CNIL-Facebook: Recent developments create legal uncertainty for use of online cookies
While prima facie the warning concerns only the company to which it was directed and not the entire sector, it carries a message for the entire industry, and may indeed have wider implications as many other French and European companies also engage in some of the practices in question.
Recent developments in the area of data protection law, including in the transatlantic and European contexts (Safe Harbour and the Privacy Shield, the proposed general data protection regulation, upcoming consultations on the amended ePrivacy Directive, recent national and European case law) are leading to a climate of confusion and uncertainty for many website operators. Yet companies are increasingly in need of legal certainty to maintain their ability to compete globally, but find such certainty to be sorely lacking.

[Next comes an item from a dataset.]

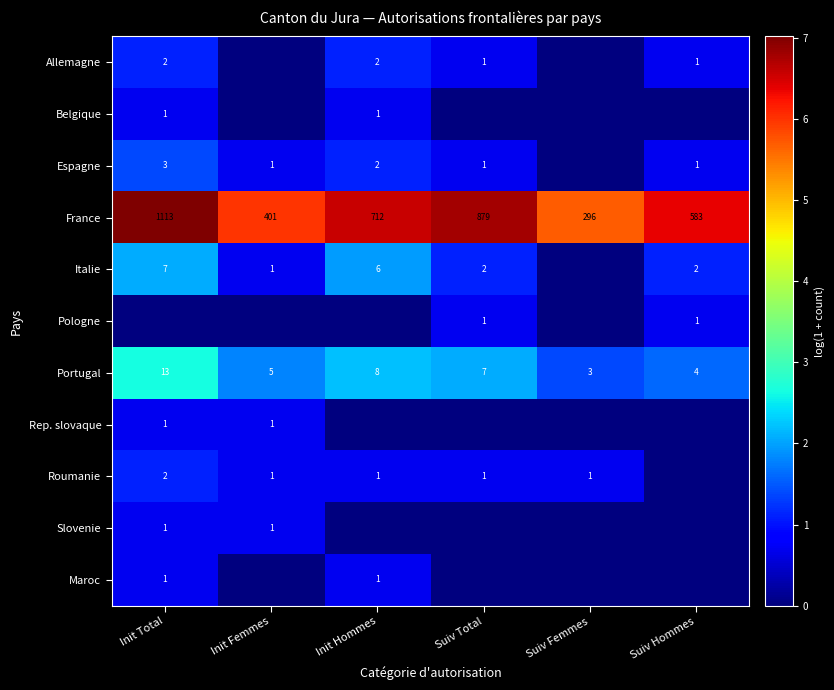

List the labels in order of Portugal value, smallest first.

Suiv Femmes, Suiv Hommes, Init Femmes, Suiv Total, Init Hommes, Init Total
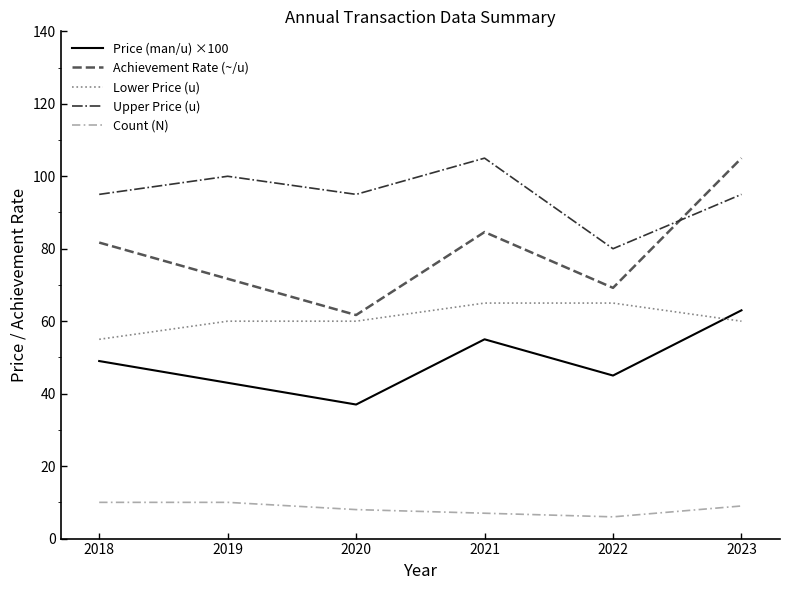

At which category is the sum across all series the highest?

2023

“We are deeply worried about the current escalations and actions from some data protection authorities, which leave the industry in a state of legal uncertainty. Questioning the adequacy of Facebook’s information to users about cookies and obtaining their consent by way of a cookie-banner creates an environment of uncertainty for thousands of European companies that conduct similar business models,” said Townsend Feehan, IAB Europe CEO and continues:
“Cookies, including third party cookies, are an integral part of the Internet today and virtually all websites are relying on them for security purposes, displaying relevant advertising, analysing the effectiveness of their offerings, and more. It is just how the web works. The current escalations illustrate the need for an urgent clarification of the suggested data protection regulation and a revision of the e- privacy directive in order restore legal certainty for European businesses.”
IAB Europe urges the European Commission, national data protection authorities and other stakeholders to establish a constructive dialogue with a view to improving legal certainty, and is committed to do its part in contributing to such an undertaking.